Treating Hip Arthritis in a Hiker with Stem Cells
CH is a 51 year old ex-power lifter who was seen in May of last year because he was seeking a hip surgery alternative. His MRI showed severe arthritis and he was considered less than a fair candidate. He knew that as an avid long-distance hiker his chances of returning to this level of high activity if he pursued a hip replacement were not good. In addition, if he instead went with a hip resurfacing and returned to a high activity level, the wear particles from the metal on metal prosthesis may cause other problems. As a result, he agreed to try using his own stem cells in a Regenexx hip arthritis stem cell procedure to see if we could use his “original equipment” to get him back to hiking. The patient had three stem cell injection procedures under exacting image guidance into his hip-the first was a Regenexx-C in July of 2010 and the second and third were Regenexx-SD procedures in August and November 2010.
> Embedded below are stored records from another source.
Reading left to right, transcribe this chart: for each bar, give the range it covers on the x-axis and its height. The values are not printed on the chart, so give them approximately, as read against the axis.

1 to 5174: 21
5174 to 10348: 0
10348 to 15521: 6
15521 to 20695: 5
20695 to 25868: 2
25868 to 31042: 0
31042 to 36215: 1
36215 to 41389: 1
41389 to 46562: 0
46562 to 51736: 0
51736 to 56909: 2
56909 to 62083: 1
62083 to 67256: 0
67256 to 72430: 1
“I am happy to report on my progress following Regenexx C/SD on my hip. Prior to treatment, my last backpacking trip was January, 2009. Since then, I went through the stages of semi-immobility with osteoarthritis. Last weekend I went on my first Post-Regenexx backpacking trip of 32 miles in two days in Great Smoky Mountain National Park. This represents long daily mileage for advanced hikers in this terrain. Although I was apprehensive about trying such a long distance on my first trip out, I did fine. Just a few small blisters on my toes and sore muscles the day after I got back. I had a great time!
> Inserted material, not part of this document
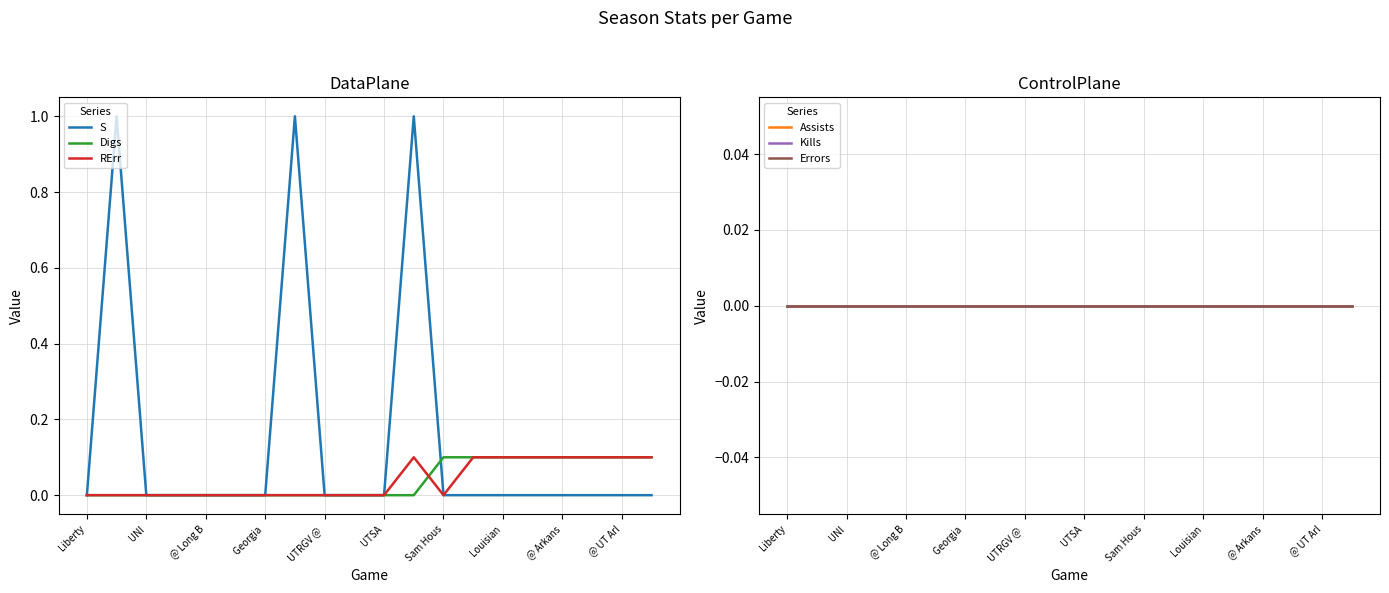

The Digs series shows -0.1 at UTRGV @ . True or false?

False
Thanks so much for your dedication and continued work in advancing the Regenexx procedures. I promote it every chance I have.”
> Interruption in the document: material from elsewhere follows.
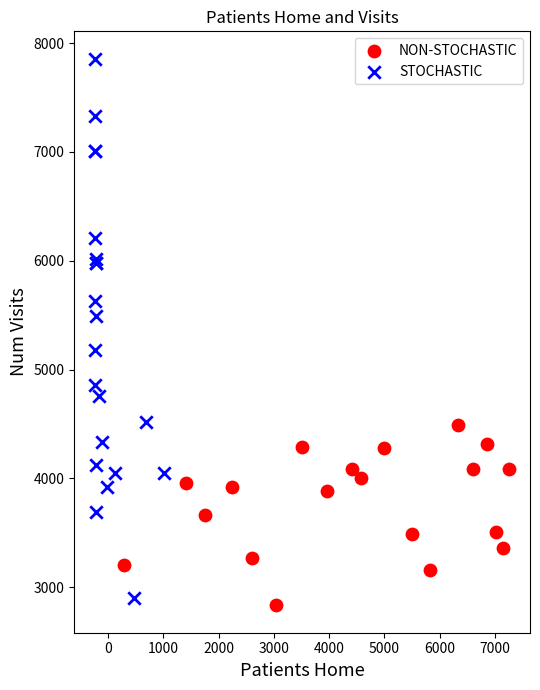

What are all the series names shown in the legend?

NON-STOCHASTIC, STOCHASTIC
Again, CH’s treatment was more than just placing magic stem cells somewhere in the vicinity of the hip joint, but involved key aspects of Orthopedics 2.0 philosophy. For example, CH had significant myofascial tightness around the hip muscles leading to abnormal wear on the joint. This had to be addressed before we would treat his hip with stem cells. In addition, like many patients with hip arthritis, he had irritated nerves in his low back. His back hadn’t been addressed because his hip arthritis looked so bad on imaging. This low back issue had to be treated as it was causing significant weakness in the hip girdle muscles and thus leading to a “sloppy hip” which could no longer protect the joint. The upshot? We wish CH many more miles hiking on the trails of life. Do all of our hip patients get these same results? No, like any surgical hip procedure, our stem cell injection procedure has a failure and success rate.